• EXTRACTED RECORDS:

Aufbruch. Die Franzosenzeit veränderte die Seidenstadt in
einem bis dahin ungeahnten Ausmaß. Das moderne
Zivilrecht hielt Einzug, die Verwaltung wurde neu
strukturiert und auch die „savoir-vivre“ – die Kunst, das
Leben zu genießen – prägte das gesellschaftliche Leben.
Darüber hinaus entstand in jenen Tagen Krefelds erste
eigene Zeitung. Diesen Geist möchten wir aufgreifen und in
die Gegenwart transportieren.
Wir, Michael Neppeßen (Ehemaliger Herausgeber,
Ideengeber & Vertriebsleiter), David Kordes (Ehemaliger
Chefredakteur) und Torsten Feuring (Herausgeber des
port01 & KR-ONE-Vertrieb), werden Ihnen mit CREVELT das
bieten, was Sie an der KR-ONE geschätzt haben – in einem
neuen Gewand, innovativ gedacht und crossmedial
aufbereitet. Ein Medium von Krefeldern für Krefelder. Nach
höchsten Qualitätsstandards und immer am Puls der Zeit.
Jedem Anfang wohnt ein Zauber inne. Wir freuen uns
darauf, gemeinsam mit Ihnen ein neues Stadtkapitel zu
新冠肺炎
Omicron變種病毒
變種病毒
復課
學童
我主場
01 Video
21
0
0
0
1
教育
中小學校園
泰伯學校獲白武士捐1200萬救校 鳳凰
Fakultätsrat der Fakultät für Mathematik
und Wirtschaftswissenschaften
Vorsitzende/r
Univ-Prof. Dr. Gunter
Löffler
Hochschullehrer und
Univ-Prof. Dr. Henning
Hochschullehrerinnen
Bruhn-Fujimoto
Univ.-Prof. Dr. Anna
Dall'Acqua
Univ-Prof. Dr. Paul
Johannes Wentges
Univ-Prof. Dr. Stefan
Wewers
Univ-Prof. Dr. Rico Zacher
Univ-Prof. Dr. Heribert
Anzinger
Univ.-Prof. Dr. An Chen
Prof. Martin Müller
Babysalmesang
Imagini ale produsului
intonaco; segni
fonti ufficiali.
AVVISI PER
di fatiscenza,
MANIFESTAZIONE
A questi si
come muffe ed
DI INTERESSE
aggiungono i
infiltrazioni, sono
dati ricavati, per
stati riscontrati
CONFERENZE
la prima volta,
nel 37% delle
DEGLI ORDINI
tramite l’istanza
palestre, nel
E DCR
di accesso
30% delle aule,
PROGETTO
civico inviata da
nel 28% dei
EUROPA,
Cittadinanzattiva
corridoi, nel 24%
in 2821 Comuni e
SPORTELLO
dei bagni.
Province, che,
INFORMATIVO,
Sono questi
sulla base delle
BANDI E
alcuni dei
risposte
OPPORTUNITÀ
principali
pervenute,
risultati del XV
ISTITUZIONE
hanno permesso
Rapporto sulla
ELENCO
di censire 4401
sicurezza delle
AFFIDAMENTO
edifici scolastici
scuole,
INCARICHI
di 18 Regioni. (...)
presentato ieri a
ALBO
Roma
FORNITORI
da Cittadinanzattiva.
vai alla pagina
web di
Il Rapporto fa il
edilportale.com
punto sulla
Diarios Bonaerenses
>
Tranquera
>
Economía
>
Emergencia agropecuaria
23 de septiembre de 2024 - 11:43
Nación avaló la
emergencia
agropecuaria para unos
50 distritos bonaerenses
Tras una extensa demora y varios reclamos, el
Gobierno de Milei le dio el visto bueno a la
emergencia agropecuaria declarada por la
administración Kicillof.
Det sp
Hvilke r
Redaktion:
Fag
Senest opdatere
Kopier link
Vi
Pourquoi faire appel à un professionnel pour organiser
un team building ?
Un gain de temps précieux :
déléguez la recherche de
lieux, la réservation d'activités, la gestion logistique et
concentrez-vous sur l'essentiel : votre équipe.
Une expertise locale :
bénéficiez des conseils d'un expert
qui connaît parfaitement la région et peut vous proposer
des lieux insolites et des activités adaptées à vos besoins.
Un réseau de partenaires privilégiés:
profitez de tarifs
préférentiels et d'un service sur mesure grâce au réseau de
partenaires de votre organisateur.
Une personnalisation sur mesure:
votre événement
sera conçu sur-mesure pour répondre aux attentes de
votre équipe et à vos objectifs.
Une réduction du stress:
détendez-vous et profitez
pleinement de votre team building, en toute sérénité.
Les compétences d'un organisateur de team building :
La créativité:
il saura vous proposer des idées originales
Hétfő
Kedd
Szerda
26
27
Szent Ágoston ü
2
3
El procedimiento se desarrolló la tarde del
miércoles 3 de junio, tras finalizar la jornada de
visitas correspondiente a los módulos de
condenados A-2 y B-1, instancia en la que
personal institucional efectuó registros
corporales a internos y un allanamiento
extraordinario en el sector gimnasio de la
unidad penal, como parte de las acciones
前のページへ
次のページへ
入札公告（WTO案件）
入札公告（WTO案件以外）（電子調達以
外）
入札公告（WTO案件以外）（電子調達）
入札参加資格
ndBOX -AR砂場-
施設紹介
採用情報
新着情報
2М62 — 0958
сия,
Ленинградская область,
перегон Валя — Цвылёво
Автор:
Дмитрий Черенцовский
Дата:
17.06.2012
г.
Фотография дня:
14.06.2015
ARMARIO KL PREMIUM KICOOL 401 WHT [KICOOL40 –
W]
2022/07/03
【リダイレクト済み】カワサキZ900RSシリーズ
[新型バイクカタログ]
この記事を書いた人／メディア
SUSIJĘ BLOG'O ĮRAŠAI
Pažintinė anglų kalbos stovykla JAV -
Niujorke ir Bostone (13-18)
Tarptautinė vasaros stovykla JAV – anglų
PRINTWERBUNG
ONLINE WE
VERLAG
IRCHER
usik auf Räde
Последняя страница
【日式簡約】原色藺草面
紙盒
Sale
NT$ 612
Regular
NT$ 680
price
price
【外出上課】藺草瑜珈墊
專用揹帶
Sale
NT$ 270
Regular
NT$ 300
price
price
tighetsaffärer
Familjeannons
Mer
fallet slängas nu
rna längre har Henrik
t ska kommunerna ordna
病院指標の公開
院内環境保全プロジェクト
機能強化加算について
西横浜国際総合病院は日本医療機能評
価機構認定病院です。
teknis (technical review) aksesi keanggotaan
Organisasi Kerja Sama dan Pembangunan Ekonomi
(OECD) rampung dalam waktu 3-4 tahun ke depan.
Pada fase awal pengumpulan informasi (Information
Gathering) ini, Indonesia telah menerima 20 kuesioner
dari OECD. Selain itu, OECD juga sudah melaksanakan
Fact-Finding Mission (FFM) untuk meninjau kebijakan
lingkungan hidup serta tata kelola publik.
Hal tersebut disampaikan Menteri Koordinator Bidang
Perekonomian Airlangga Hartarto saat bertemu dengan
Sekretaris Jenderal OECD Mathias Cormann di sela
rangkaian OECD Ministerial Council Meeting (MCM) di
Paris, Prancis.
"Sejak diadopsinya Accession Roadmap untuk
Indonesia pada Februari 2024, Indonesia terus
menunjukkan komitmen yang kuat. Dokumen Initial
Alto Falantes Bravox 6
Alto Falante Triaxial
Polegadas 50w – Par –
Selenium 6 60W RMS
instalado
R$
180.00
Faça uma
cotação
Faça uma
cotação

• DIRECTIVE: Without changing a word, write out each entry again.

• SOLUTION:
Aufbruch. Die Franzosenzeit veränderte die Seidenstadt in
einem bis dahin ungeahnten Ausmaß. Das moderne
Zivilrecht hielt Einzug, die Verwaltung wurde neu
strukturiert und auch die „savoir-vivre“ – die Kunst, das
Leben zu genießen – prägte das gesellschaftliche Leben.
Darüber hinaus entstand in jenen Tagen Krefelds erste
eigene Zeitung. Diesen Geist möchten wir aufgreifen und in
die Gegenwart transportieren.
Wir, Michael Neppeßen (Ehemaliger Herausgeber,
Ideengeber & Vertriebsleiter), David Kordes (Ehemaliger
Chefredakteur) und Torsten Feuring (Herausgeber des
port01 & KR-ONE-Vertrieb), werden Ihnen mit CREVELT das
bieten, was Sie an der KR-ONE geschätzt haben – in einem
neuen Gewand, innovativ gedacht und crossmedial
aufbereitet. Ein Medium von Krefeldern für Krefelder. Nach
höchsten Qualitätsstandards und immer am Puls der Zeit.
Jedem Anfang wohnt ein Zauber inne. Wir freuen uns
darauf, gemeinsam mit Ihnen ein neues Stadtkapitel zu
新冠肺炎
Omicron變種病毒
變種病毒
復課
學童
我主場
01 Video
21
0
0
0
1
教育
中小學校園
泰伯學校獲白武士捐1200萬救校 鳳凰
Fakultätsrat der Fakultät für Mathematik
und Wirtschaftswissenschaften
Vorsitzende/r
Univ-Prof. Dr. Gunter
Löffler
Hochschullehrer und
Univ-Prof. Dr. Henning
Hochschullehrerinnen
Bruhn-Fujimoto
Univ.-Prof. Dr. Anna
Dall'Acqua
Univ-Prof. Dr. Paul
Johannes Wentges
Univ-Prof. Dr. Stefan
Wewers
Univ-Prof. Dr. Rico Zacher
Univ-Prof. Dr. Heribert
Anzinger
Univ.-Prof. Dr. An Chen
Prof. Martin Müller
Babysalmesang
Imagini ale produsului
intonaco; segni
fonti ufficiali.
AVVISI PER
di fatiscenza,
MANIFESTAZIONE
A questi si
come muffe ed
DI INTERESSE
aggiungono i
infiltrazioni, sono
dati ricavati, per
stati riscontrati
CONFERENZE
la prima volta,
nel 37% delle
DEGLI ORDINI
tramite l’istanza
palestre, nel
E DCR
di accesso
30% delle aule,
PROGETTO
civico inviata da
nel 28% dei
EUROPA,
Cittadinanzattiva
corridoi, nel 24%
in 2821 Comuni e
SPORTELLO
dei bagni.
Province, che,
INFORMATIVO,
Sono questi
sulla base delle
BANDI E
alcuni dei
risposte
OPPORTUNITÀ
principali
pervenute,
risultati del XV
ISTITUZIONE
hanno permesso
Rapporto sulla
ELENCO
di censire 4401
sicurezza delle
AFFIDAMENTO
edifici scolastici
scuole,
INCARICHI
di 18 Regioni. (...)
presentato ieri a
ALBO
Roma
FORNITORI
da Cittadinanzattiva.
vai alla pagina
web di
Il Rapporto fa il
edilportale.com
punto sulla
Diarios Bonaerenses
>
Tranquera
>
Economía
>
Emergencia agropecuaria
23 de septiembre de 2024 - 11:43
Nación avaló la
emergencia
agropecuaria para unos
50 distritos bonaerenses
Tras una extensa demora y varios reclamos, el
Gobierno de Milei le dio el visto bueno a la
emergencia agropecuaria declarada por la
administración Kicillof.
Det sp
Hvilke r
Redaktion:
Fag
Senest opdatere
Kopier link
Vi
Pourquoi faire appel à un professionnel pour organiser
un team building ?
Un gain de temps précieux :
déléguez la recherche de
lieux, la réservation d'activités, la gestion logistique et
concentrez-vous sur l'essentiel : votre équipe.
Une expertise locale :
bénéficiez des conseils d'un expert
qui connaît parfaitement la région et peut vous proposer
des lieux insolites et des activités adaptées à vos besoins.
Un réseau de partenaires privilégiés:
profitez de tarifs
préférentiels et d'un service sur mesure grâce au réseau de
partenaires de votre organisateur.
Une personnalisation sur mesure:
votre événement
sera conçu sur-mesure pour répondre aux attentes de
votre équipe et à vos objectifs.
Une réduction du stress:
détendez-vous et profitez
pleinement de votre team building, en toute sérénité.
Les compétences d'un organisateur de team building :
La créativité:
il saura vous proposer des idées originales
Hétfő
Kedd
Szerda
26
27
Szent Ágoston ü
2
3
El procedimiento se desarrolló la tarde del
miércoles 3 de junio, tras finalizar la jornada de
visitas correspondiente a los módulos de
condenados A-2 y B-1, instancia en la que
personal institucional efectuó registros
corporales a internos y un allanamiento
extraordinario en el sector gimnasio de la
unidad penal, como parte de las acciones
前のページへ
次のページへ
入札公告（WTO案件）
入札公告（WTO案件以外）（電子調達以
外）
入札公告（WTO案件以外）（電子調達）
入札参加資格
ndBOX -AR砂場-
施設紹介
採用情報
新着情報
2М62 — 0958
сия,
Ленинградская область,
перегон Валя — Цвылёво
Автор:
Дмитрий Черенцовский
Дата:
17.06.2012
г.
Фотография дня:
14.06.2015
ARMARIO KL PREMIUM KICOOL 401 WHT [KICOOL40 –
W]
2022/07/03
【リダイレクト済み】カワサキZ900RSシリーズ
[新型バイクカタログ]
この記事を書いた人／メディア
SUSIJĘ BLOG'O ĮRAŠAI
Pažintinė anglų kalbos stovykla JAV -
Niujorke ir Bostone (13-18)
Tarptautinė vasaros stovykla JAV – anglų
PRINTWERBUNG
ONLINE WE
VERLAG
IRCHER
usik auf Räde
Последняя страница
【日式簡約】原色藺草面
紙盒
Sale
NT$ 612
Regular
NT$ 680
price
price
【外出上課】藺草瑜珈墊
專用揹帶
Sale
NT$ 270
Regular
NT$ 300
price
price
tighetsaffärer
Familjeannons
Mer
fallet slängas nu
rna längre har Henrik
t ska kommunerna ordna
病院指標の公開
院内環境保全プロジェクト
機能強化加算について
西横浜国際総合病院は日本医療機能評
価機構認定病院です。
teknis (technical review) aksesi keanggotaan
Organisasi Kerja Sama dan Pembangunan Ekonomi
(OECD) rampung dalam waktu 3-4 tahun ke depan.
Pada fase awal pengumpulan informasi (Information
Gathering) ini, Indonesia telah menerima 20 kuesioner
dari OECD. Selain itu, OECD juga sudah melaksanakan
Fact-Finding Mission (FFM) untuk meninjau kebijakan
lingkungan hidup serta tata kelola publik.
Hal tersebut disampaikan Menteri Koordinator Bidang
Perekonomian Airlangga Hartarto saat bertemu dengan
Sekretaris Jenderal OECD Mathias Cormann di sela
rangkaian OECD Ministerial Council Meeting (MCM) di
Paris, Prancis.
"Sejak diadopsinya Accession Roadmap untuk
Indonesia pada Februari 2024, Indonesia terus
menunjukkan komitmen yang kuat. Dokumen Initial
Alto Falantes Bravox 6
Alto Falante Triaxial
Polegadas 50w – Par –
Selenium 6 60W RMS
instalado
R$
180.00
Faça uma
cotação
Faça uma
cotação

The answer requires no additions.